» **Data provided**:
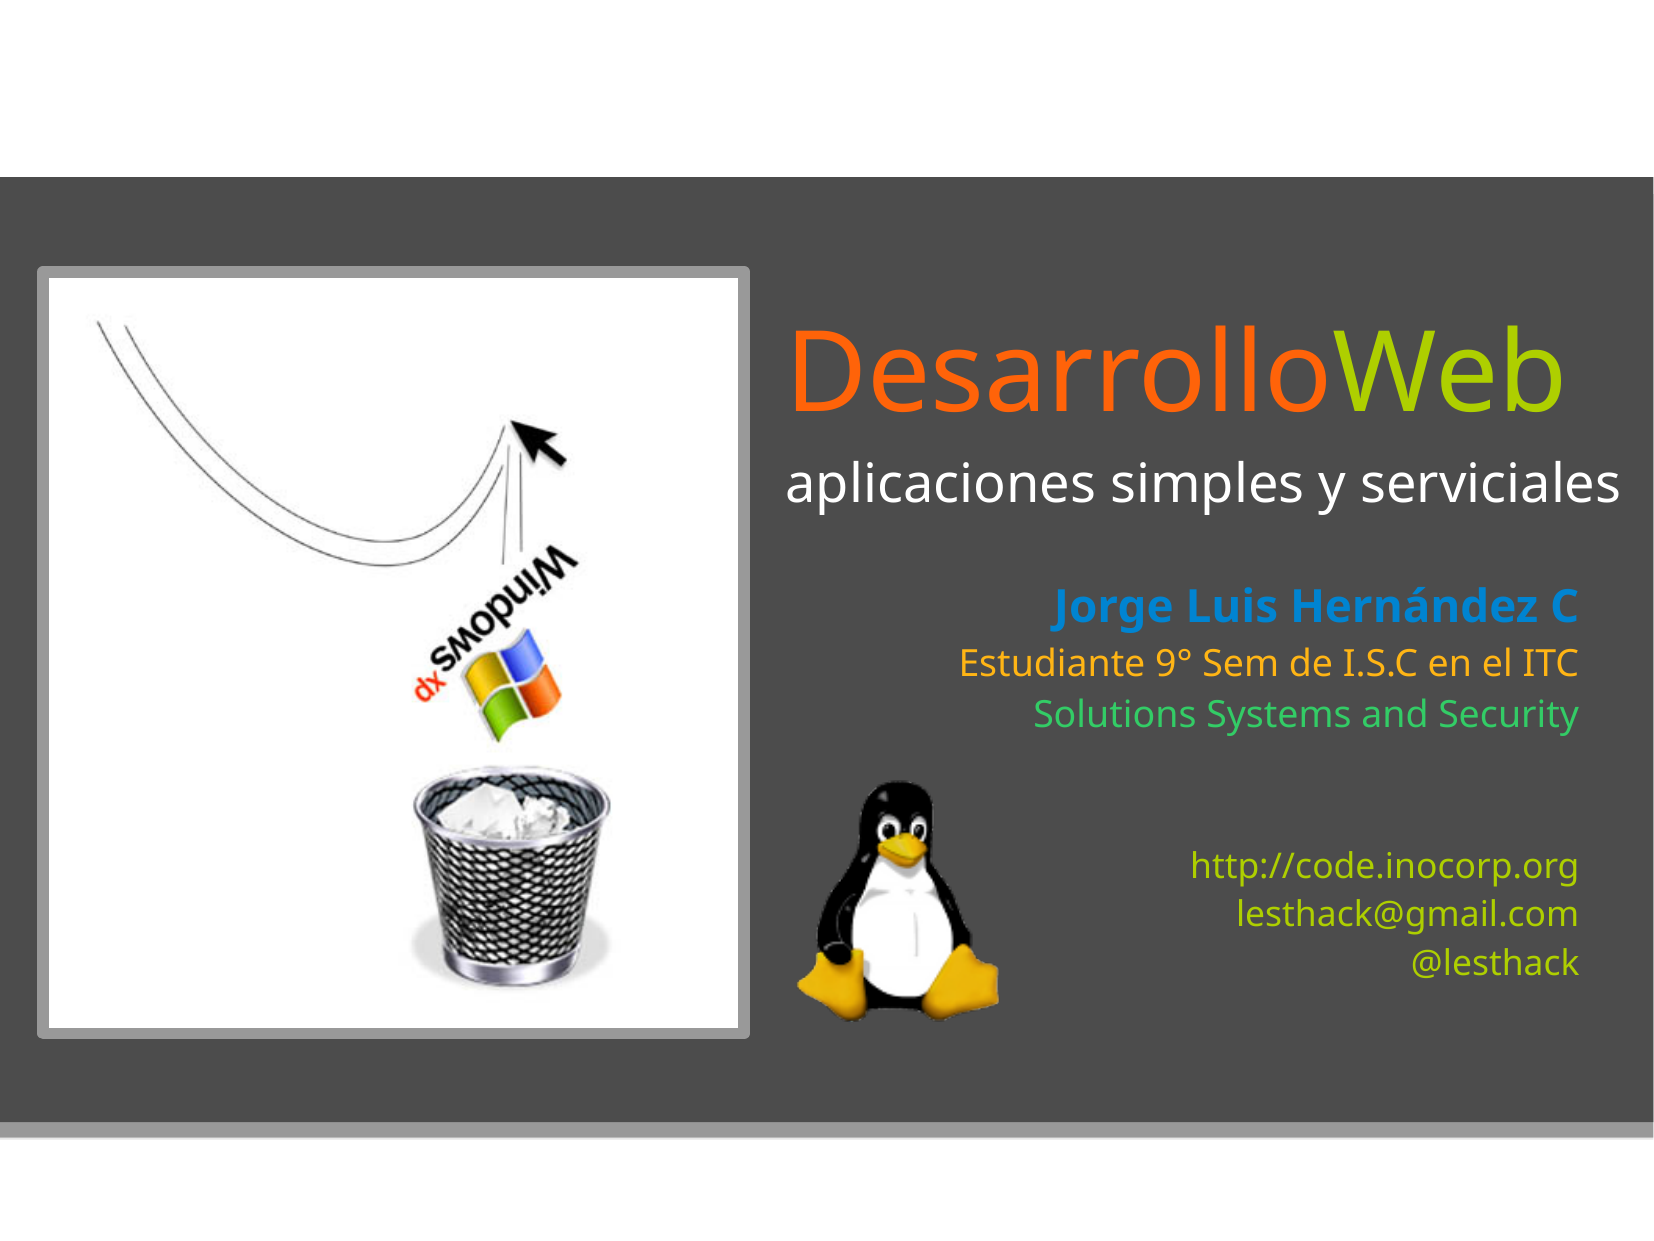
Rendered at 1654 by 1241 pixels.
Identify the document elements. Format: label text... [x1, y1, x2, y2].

picture [49, 277, 739, 1028]
title DesarrolloWeb aplicaciones simples y serviciales [785, 271, 1630, 538]
text_box http://code.inocorp.org lesthack@gmail.com @lesthack [1033, 832, 1595, 972]
picture [795, 779, 1004, 1024]
text_box Jorge Luis Hernández C Estudiante 9° Sem de I.S.C en el ITC Solutions Systems and Security [915, 566, 1595, 725]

» **Requirement**: Copy every line of the listing above word for word, and leave the picture out of your answer.

» **Solved problem**:
Rendered at 1654 by 1241 pixels.
Identify the document elements. Format: label text... [x1, y1, x2, y2].

picture [49, 277, 739, 1028]
title DesarrolloWeb aplicaciones simples y serviciales [785, 271, 1630, 538]
text_box http://code.inocorp.org lesthack@gmail.com @lesthack [1033, 832, 1595, 972]
picture [795, 779, 1004, 1024]
text_box Jorge Luis Hernández C Estudiante 9° Sem de I.S.C en el ITC Solutions Systems and Security [915, 566, 1595, 725]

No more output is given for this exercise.